Stored data:
*** Begin section ***

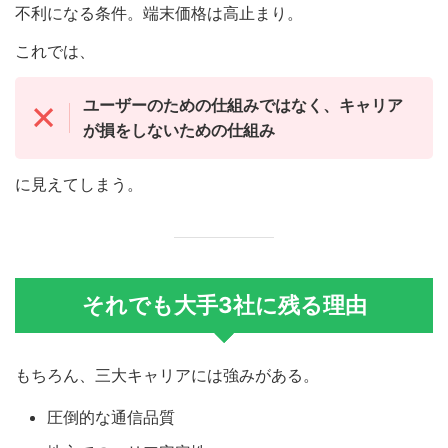
不利になる条件。端末価格は高止まり。
これでは、
ユーザーのための仕組みではなく、キャリア
が損をしないための仕組み
に見えてしまう。
それでも大手3社に残る理由
もちろん、三大キャリアには強みがある。
圧倒的な通信品質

*** End section ***

● Problem details: Restate the data word for word without pictures.

● Reply to the exercise:
不利になる条件。端末価格は高止まり。
これでは、
ユーザーのための仕組みではなく、キャリア
が損をしないための仕組み
に見えてしまう。
それでも大手3社に残る理由
もちろん、三大キャリアには強みがある。
圧倒的な通信品質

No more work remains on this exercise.